» Excerpted text

******

In this paper, we propose a new deep learning approach to predicting solar flares using time series of SHARP parameters. Our approach employs a transformer-based framework, named SolarFlareNet, which predicts whether there would be a flare within 24 to 72 h, where the flare could be a \(\ge\)M5.0-, \(\ge\)M-, or \(\ge\)C-class flare. We further extend SolarFlareNet to produce probabilistic forecasts of flares and implement the probabilistic model into an operational, near real-time flare forecasting system. Experimental results demonstrate that SolarFlareNet generally performs better than, or is comparable to, related flare prediction methods.

Results

Deterministic prediction tasks

For any given active region (AR) and time point t, we predict whether there would be a \(\gamma\)-class flare within the next 24 h (48 h, 72 h, respectively) of t where \(\gamma\) can be \(\ge\)M5.0, \(\ge\)M, or \(\ge\)C. A \(\ge\)M5.0-class flare means the GOES X-ray flux value of the flare is above \(5 \times 10^{-5}\text{ Wm}^{-2}\). A \(\ge\)M-class flare refers to an X- or M-class flare. A \(\ge\)C-class flare refers to an X-class, M-class, or C-class flare. We focus on these three classes of flares due to their importance in space weather9,19,23,33. We developed three transformer models to tackle the three prediction tasks individually and separately. Notice that we did not consider \(\gamma\) to be \(\ge\)X due to the lack of samples for X-class flares. Instead, we use \(\ge\)M5.0 as the most significant class, which contains sufficient samples.

******

» Supplied entries
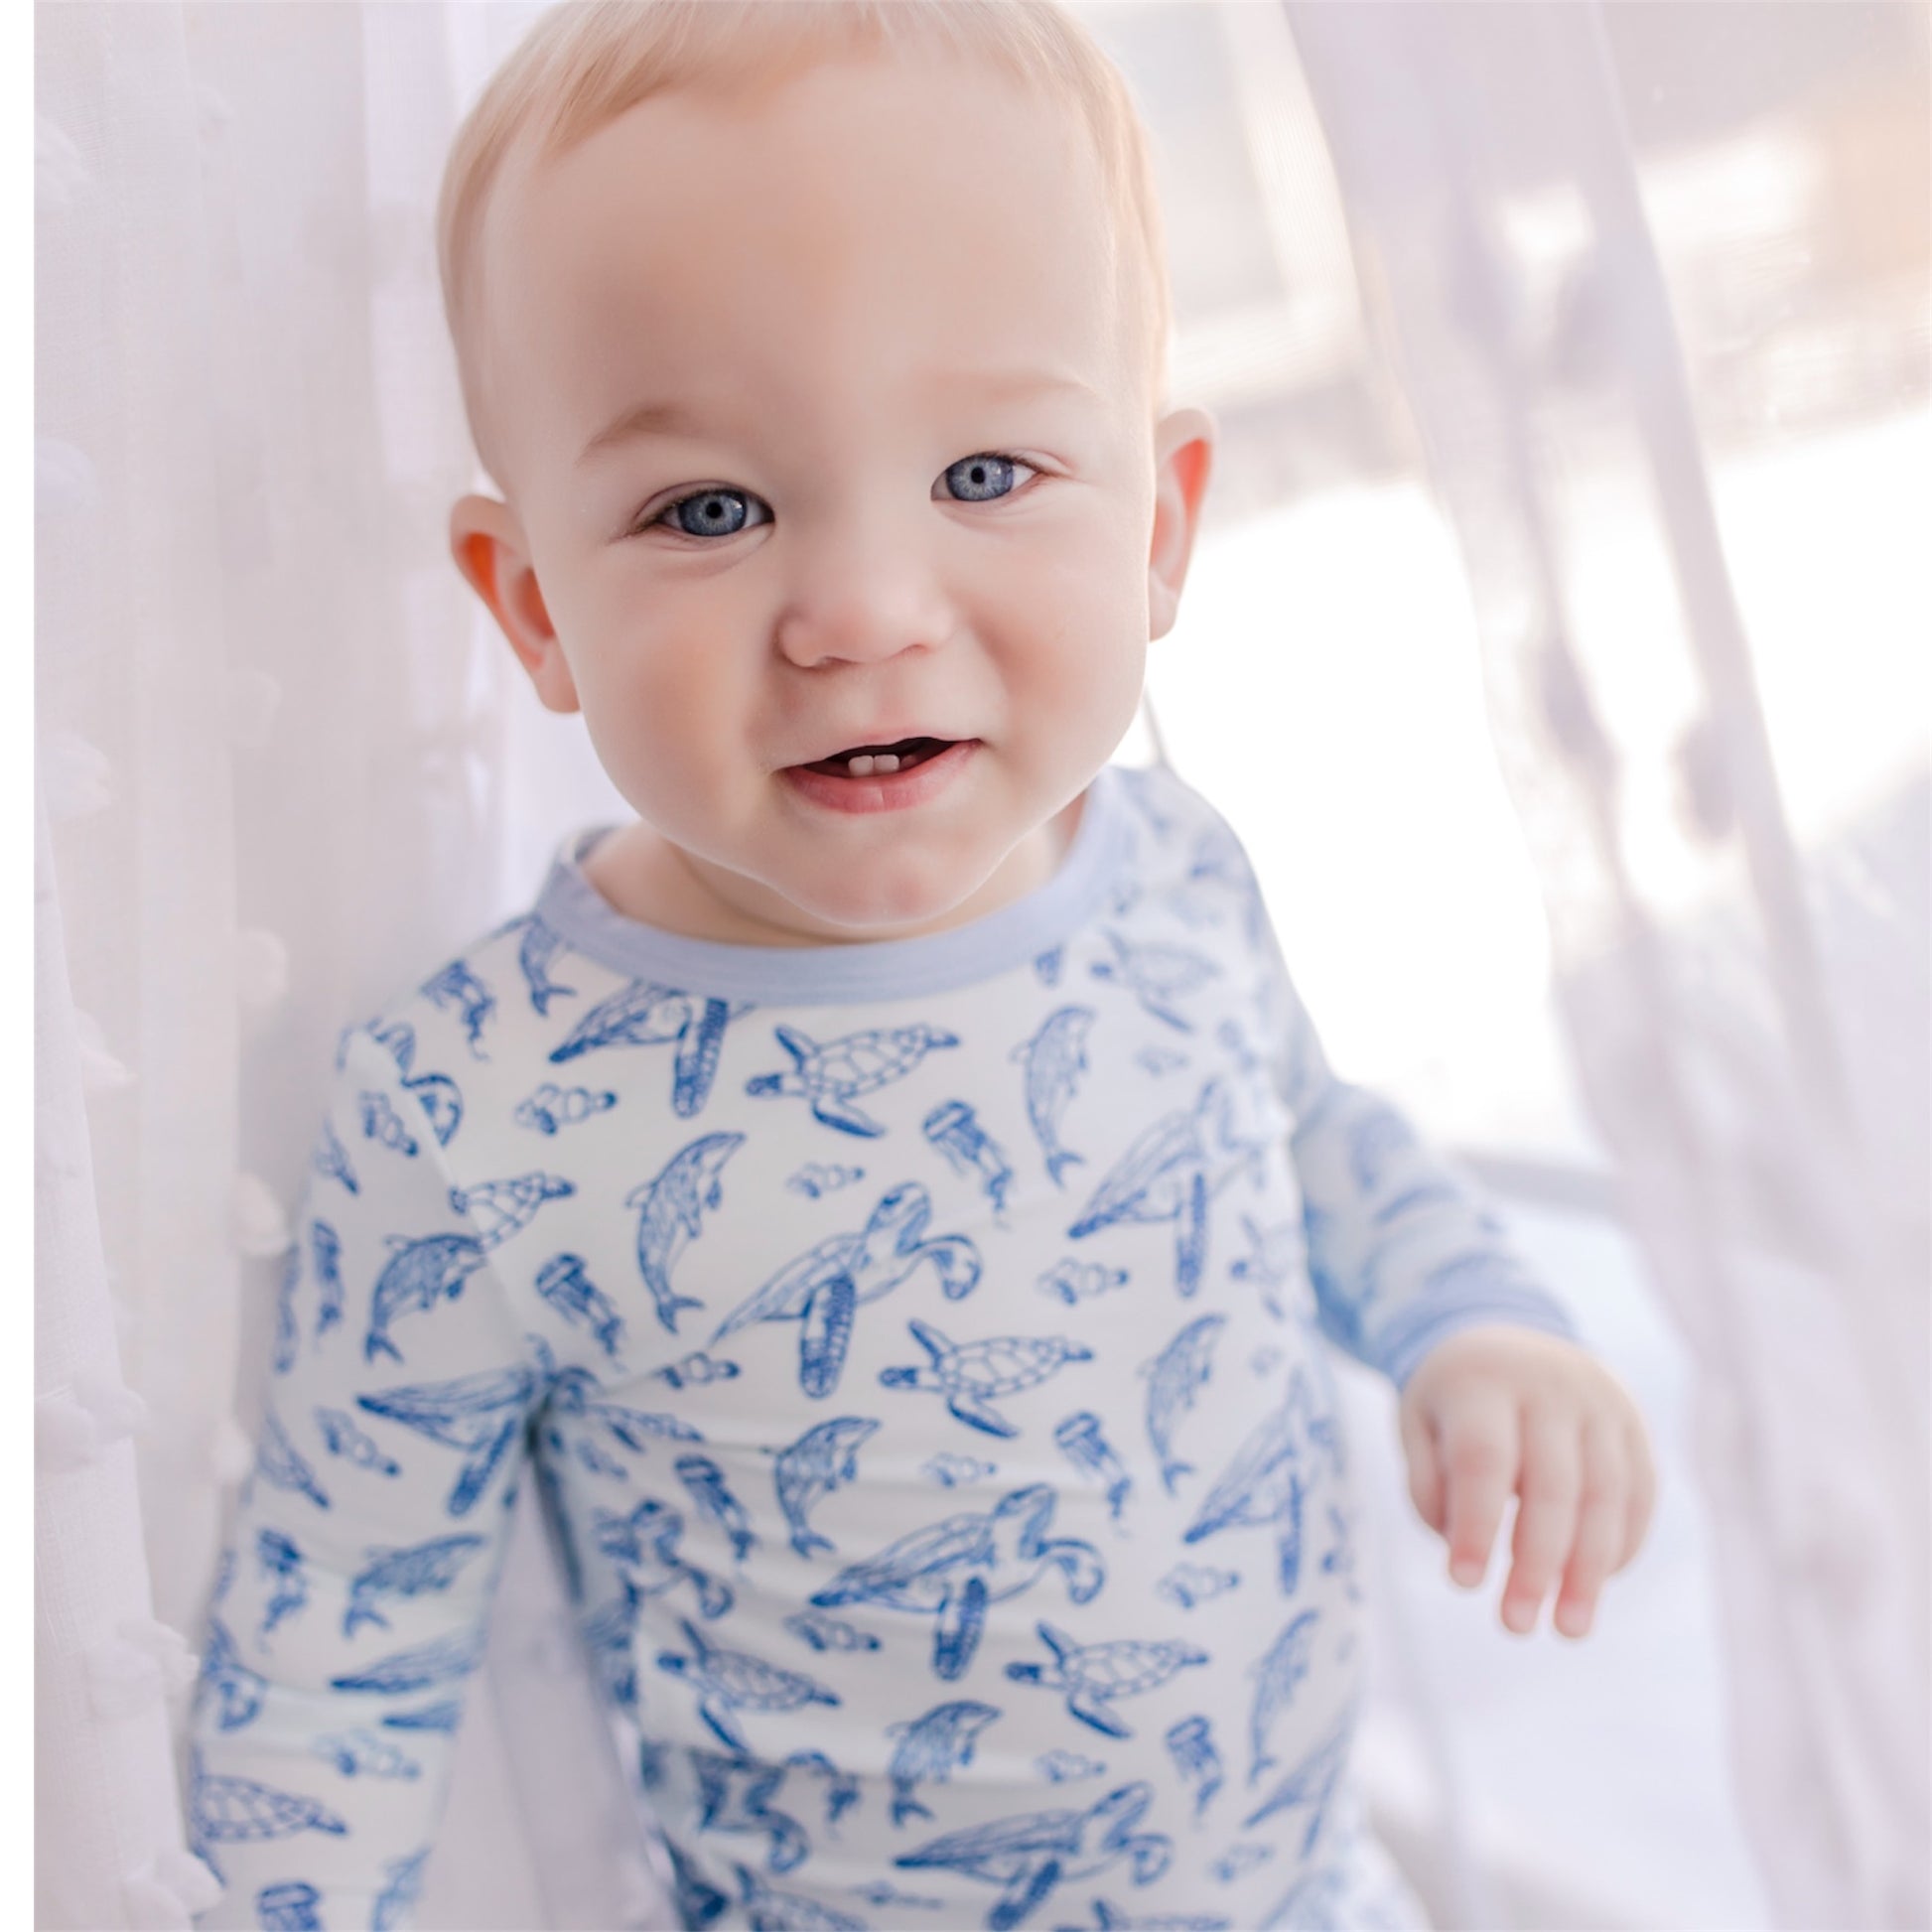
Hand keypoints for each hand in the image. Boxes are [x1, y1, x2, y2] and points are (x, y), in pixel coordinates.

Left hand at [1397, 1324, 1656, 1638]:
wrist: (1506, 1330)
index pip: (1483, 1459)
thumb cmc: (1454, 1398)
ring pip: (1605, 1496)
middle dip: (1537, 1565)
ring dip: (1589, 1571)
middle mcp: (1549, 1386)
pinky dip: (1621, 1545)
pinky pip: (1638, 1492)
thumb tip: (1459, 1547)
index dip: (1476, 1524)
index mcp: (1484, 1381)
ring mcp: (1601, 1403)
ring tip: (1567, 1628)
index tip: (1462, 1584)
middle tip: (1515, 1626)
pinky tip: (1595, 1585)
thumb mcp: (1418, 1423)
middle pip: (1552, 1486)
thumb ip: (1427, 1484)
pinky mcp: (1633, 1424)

******

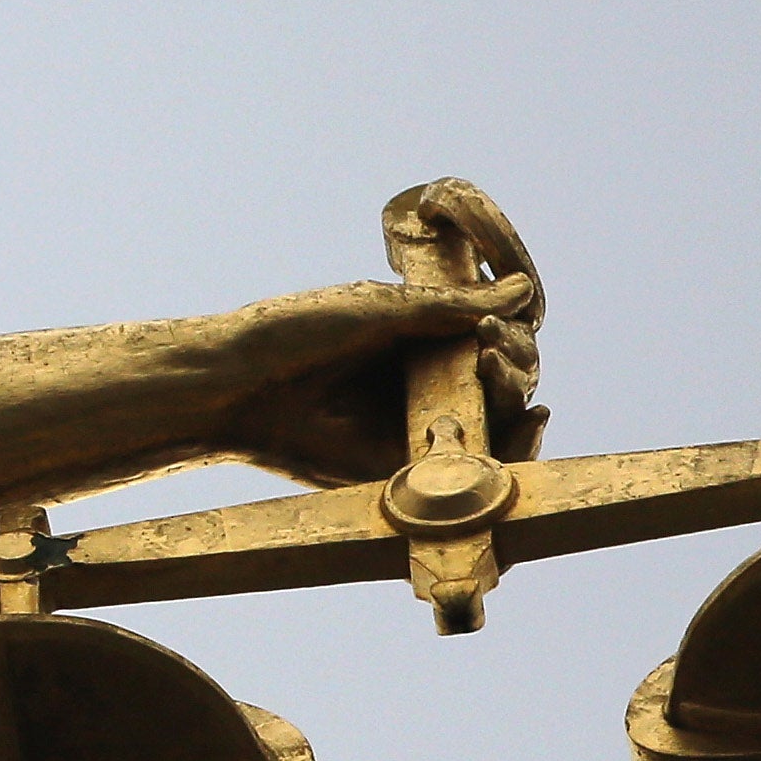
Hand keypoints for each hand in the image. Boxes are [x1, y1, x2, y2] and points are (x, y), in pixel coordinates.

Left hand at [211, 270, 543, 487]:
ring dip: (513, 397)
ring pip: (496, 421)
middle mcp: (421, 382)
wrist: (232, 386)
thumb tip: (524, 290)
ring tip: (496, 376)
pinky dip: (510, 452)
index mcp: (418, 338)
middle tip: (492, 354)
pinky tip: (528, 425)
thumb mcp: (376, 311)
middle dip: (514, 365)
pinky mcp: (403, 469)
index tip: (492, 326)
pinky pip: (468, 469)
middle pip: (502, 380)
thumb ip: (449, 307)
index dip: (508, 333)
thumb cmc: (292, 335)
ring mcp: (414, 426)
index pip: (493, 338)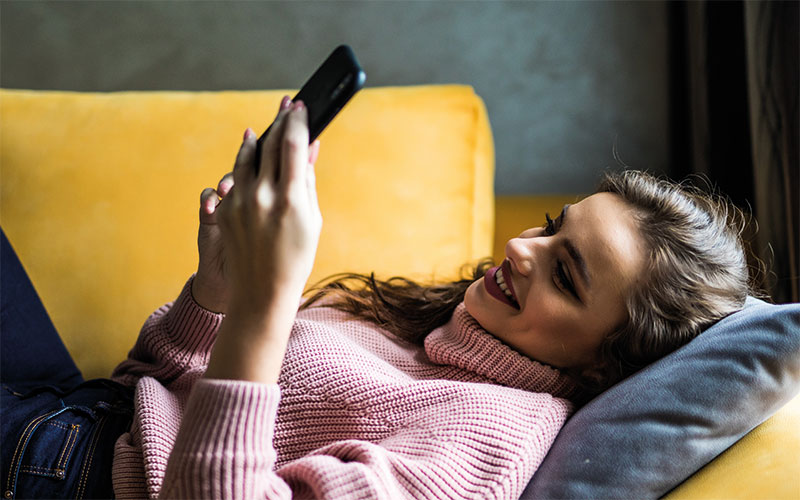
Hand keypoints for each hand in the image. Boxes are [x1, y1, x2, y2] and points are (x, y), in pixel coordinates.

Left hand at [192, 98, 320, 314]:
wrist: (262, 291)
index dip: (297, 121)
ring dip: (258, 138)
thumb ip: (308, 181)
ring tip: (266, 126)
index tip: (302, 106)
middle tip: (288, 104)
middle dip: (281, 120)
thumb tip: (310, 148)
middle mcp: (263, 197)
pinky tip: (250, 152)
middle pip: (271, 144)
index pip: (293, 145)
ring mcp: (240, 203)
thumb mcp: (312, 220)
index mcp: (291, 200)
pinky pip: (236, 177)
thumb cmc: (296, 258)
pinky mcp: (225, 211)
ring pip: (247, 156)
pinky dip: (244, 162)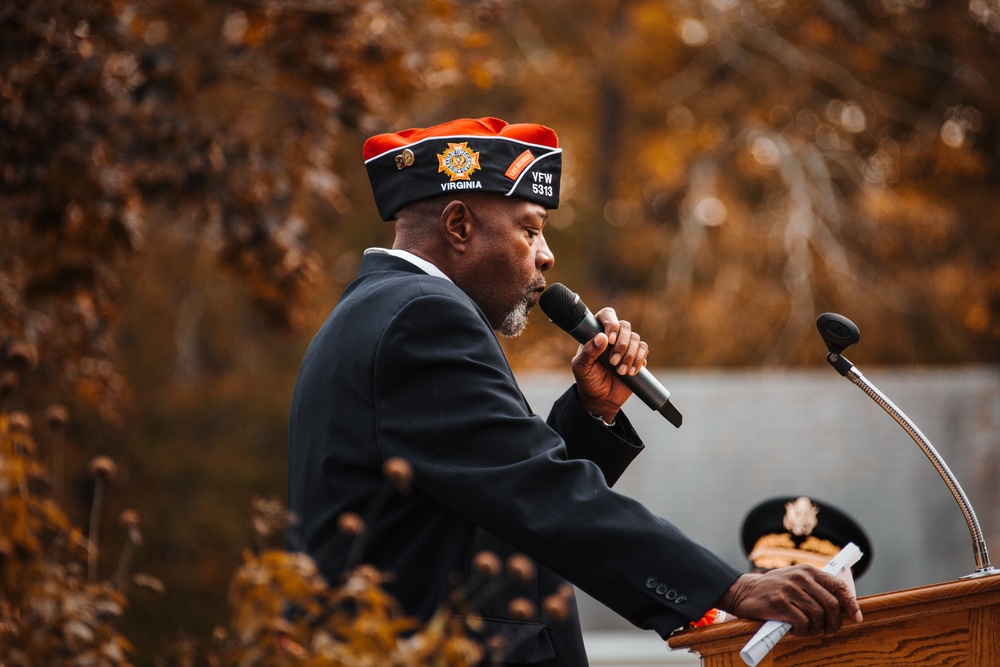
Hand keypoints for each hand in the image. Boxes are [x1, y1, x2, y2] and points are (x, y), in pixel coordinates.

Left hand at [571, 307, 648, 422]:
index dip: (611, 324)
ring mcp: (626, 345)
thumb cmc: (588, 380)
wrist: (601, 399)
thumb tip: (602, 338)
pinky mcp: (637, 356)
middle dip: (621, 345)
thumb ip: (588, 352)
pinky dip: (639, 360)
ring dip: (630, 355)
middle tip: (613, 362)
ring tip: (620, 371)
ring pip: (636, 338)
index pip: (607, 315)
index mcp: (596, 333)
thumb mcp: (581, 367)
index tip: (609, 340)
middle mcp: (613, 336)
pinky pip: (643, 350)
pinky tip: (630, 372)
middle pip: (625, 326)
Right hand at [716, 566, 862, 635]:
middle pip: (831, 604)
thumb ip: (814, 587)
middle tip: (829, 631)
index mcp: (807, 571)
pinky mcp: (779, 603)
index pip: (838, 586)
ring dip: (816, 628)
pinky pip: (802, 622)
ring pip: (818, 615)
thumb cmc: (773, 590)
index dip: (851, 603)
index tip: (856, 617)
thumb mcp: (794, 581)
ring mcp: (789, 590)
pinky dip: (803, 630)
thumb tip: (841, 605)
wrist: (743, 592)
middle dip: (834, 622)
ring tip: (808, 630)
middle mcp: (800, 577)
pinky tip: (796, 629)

******

» Problem requirements
Decide whether each statement below agrees with the text on solar flare prediction. For each one, answer yes or no and quote the deciding words of the text.
1. The predictions cover whether a flare occurs within the next 24, 48, or 72 hours.
2. M-class flares count as ≥C-class flares.
3. One transformer model handles all three prediction tasks together.

» Reply to the task
1. Yes: "within the next 24 h (48 h, 72 h, respectively)"
2. Yes: "refers to an X-class, M-class, or C-class flare"
3. No: "We developed three transformer models to tackle the three prediction tasks individually and separately."